§ **WORK INSTRUCTIONS**
Ignoring the images, restate the records below word for word.

(DATA SUPPLIED begins)

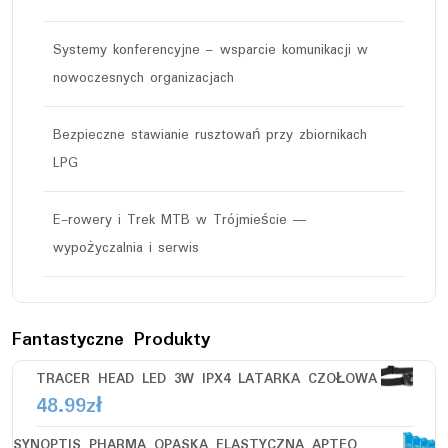
Systemy konferencyjne – wsparcie komunikacji w
nowoczesnych organizacjach
Bezpieczne stawianie rusztowań przy zbiornikach
LPG
E-rowery i Trek MTB w Trójmieście —
wypożyczalnia i serwis
Fantastyczne Produkty
TRACER HEAD LED 3W IPX4 LATARKA CZOŁOWA
48.99
zł
SYNOPTIS PHARMA OPASKA ELASTYCZNA APTEO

(DATA SUPPLIED ends)

§ **FINISHED TASK**
Systemy konferencyjne – wsparcie komunikacji w
nowoczesnych organizacjach
Bezpieczne stawianie rusztowań przy zbiornikach
LPG
E-rowery i Trek MTB w Trójmieście —
wypożyczalnia i serwis
Fantastyczne Produkty
TRACER HEAD LED 3W IPX4 LATARKA CZOŁOWA
48.99
zł
SYNOPTIS PHARMA OPASKA ELASTYCZNA APTEO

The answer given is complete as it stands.